His bones were aching, the chilly dampness creeping into his core. He stamped his feet and began to move, pacing across the driveway to a muddy path along one side of the house. He peered up and saw smears of khaki-coloured mould, for the sun never, penetrated here, and he envisioned Joy Humphreys’s life of solitude, poverty and neglect.

He circled the house, wondering if love or desire, and their perverted forms, had had any role in the murder of Janine McQuarrie. Had she been an obstacle to love or desire, or inspired them? Challis thought of the women in loveless marriages: many endured, some walked out and a handful looked for drastic solutions.

As did husbands.

He tried to think of Janine McQuarrie’s husband then, but Ellen Destry’s took form in his mind’s eye. The guy; was paranoid, obsessive, authoritarian. He was wound so tight, and harboured so many grievances, that he’d snap one day, and maybe harm her.

It caught Challis like a blow then, an unbidden image of Ellen at the wheel of the CIU Falcon this afternoon, her fine jaw uptilted determinedly, and his wanting to touch her. He examined that desire, in his orderly way. It was more than friendship and less than knight-in-shining-armour. It was desire, plain and simple-and it probably wouldn’t do.

He rounded the final corner, and came again to the parking circle where Janine had tried to dodge her killer. Visualising that was enough to make an ordinary person’s skin crawl and pulse race, but the McQuarrie men, son and father, had been strangely unmoved. Challis didn’t think they were numbed, but, if they were not involved in the killing, what were they hiding?

The light had faded to a mess of shadows in the little hollow. He returned to his car. He was still sitting there, cold and depressed, five futile minutes later. And because he’d flattened the battery, he couldn’t even listen to the news.

****

Vyner, on the other hand, had been listening to the news all day. He liked being the lead item; an added bonus to learn that he’d topped the daughter-in-law of a senior cop. ‘No leads,’ the updates said, ‘no leads.’

He’d hotfooted it back to his flat in the city after the shooting, glad to be free of dirt roads, cows and Nathan Gent, and now, reassured that the cops were running around in circles, he was working at his other job.

‘Sammy was a hero,’ he said, perched on the edge of a sofa in a Templestowe sitting room. He paused. ‘You don’t mind if I call him that? We all knew him as Sammy.’

Mrs Plowman, Sammy’s mother, smiled damply. ‘Everyone called him Sammy. I was the only one who ever called him Sam-or Samuel when I was cross with him about something.’

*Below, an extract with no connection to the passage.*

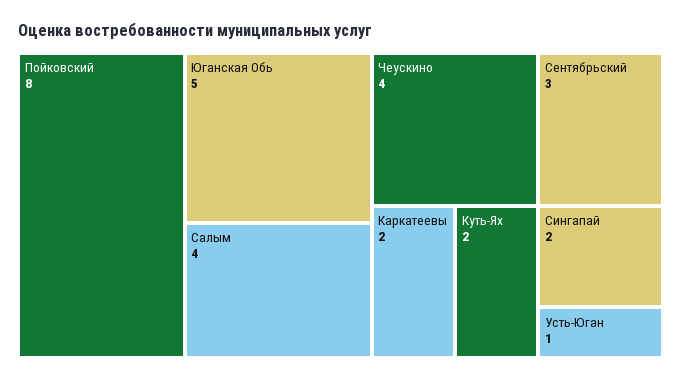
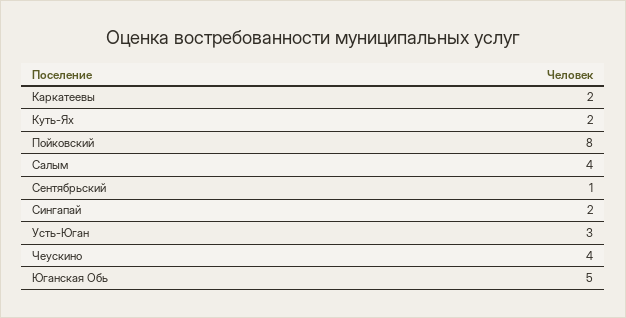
Сентябрьский: 3 -> 1
Усть-Юган: 1 -> 3

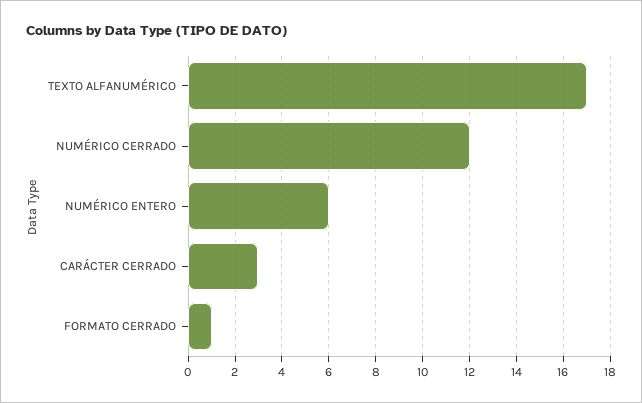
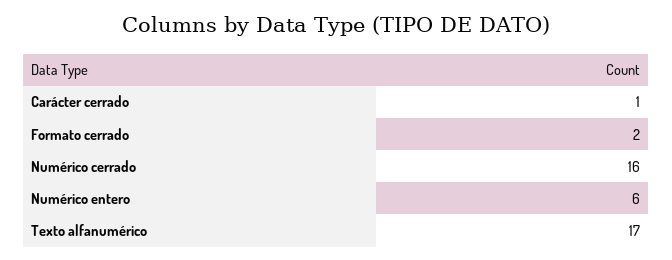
NUMÉRICO CERRADO: 12 -> 16
CARÁCTER CERRADO: 3 -> 1
FORMATO CERRADO: 1 -> 2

The tears flowed again, to think she’d ever been cross with her son, his life cut short guarding an oil pipeline in the Iraqi desert.

Vyner reached out, gently took her grieving hands and kneaded life and hope into them. ‘Sammy always looked on the bright side of life. In a way, he held the unit together. If any of the younger blokes looked like chucking it in, Sammy was there for them. The Army lost a hero, Mrs Plowman.’

Mrs Plowman wiped her eyes. ‘I try to picture his face sometimes and I can’t, and that scares me. But you bring him to life for me.’

Vyner went very still. He didn’t want to go too far. He wanted her to walk down memory lane but not so far that she’d be deflected from him, his needs.